=== Request ===
Copy the text of each item below word for word, omitting the pictures from your answer.

Stored data
------------
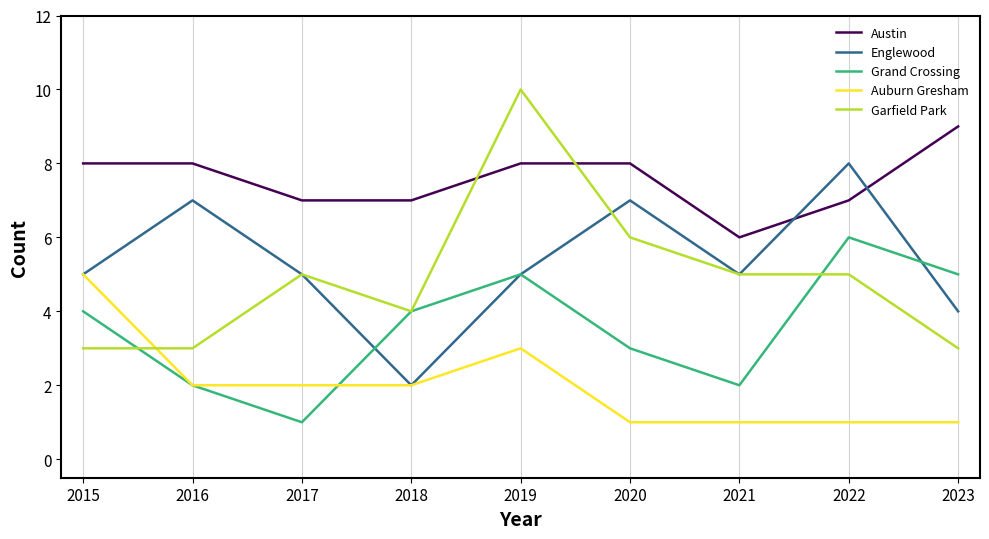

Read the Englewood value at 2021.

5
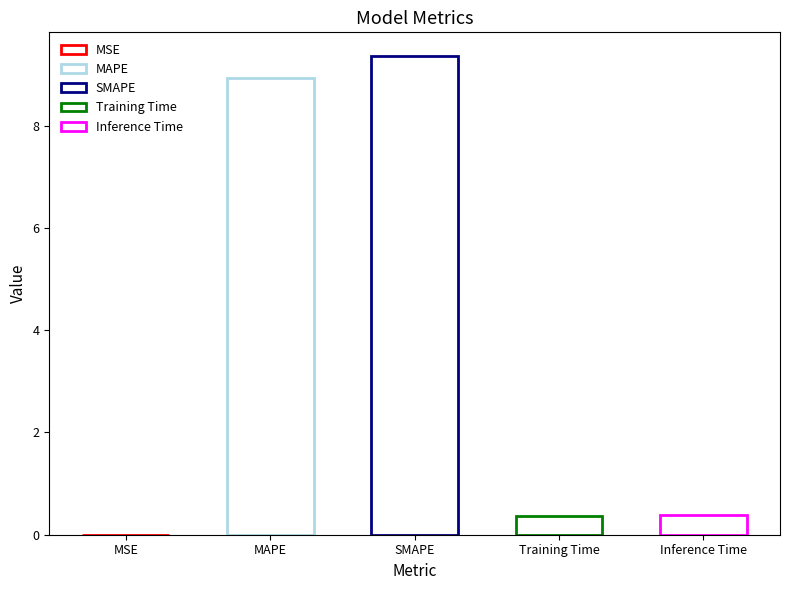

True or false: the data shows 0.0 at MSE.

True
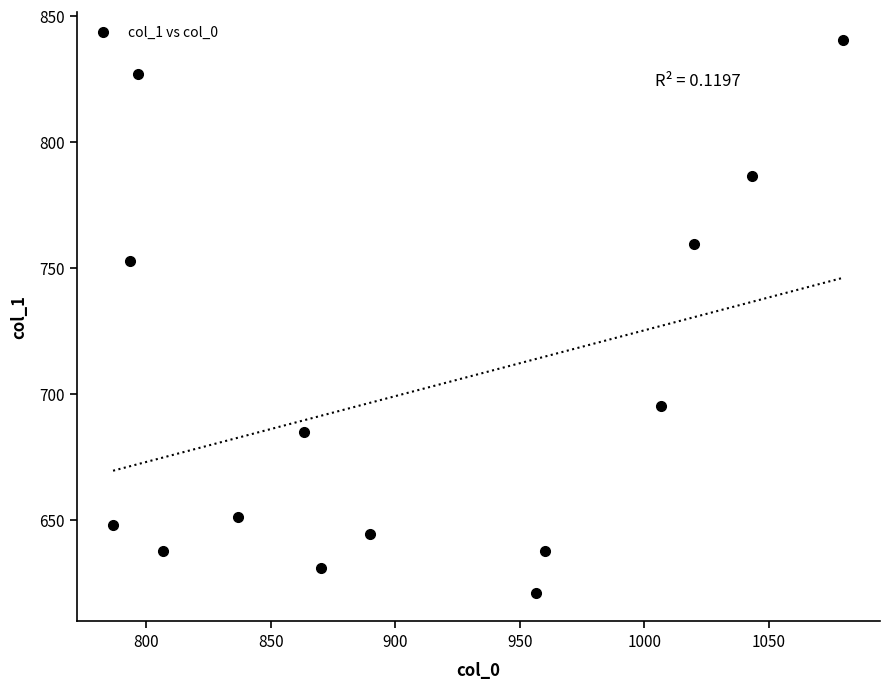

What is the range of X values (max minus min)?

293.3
------------
=== Task solution ===
Read the Englewood value at 2021.

5

True or false: the data shows 0.0 at MSE.

True

What is the range of X values (max minus min)?

293.3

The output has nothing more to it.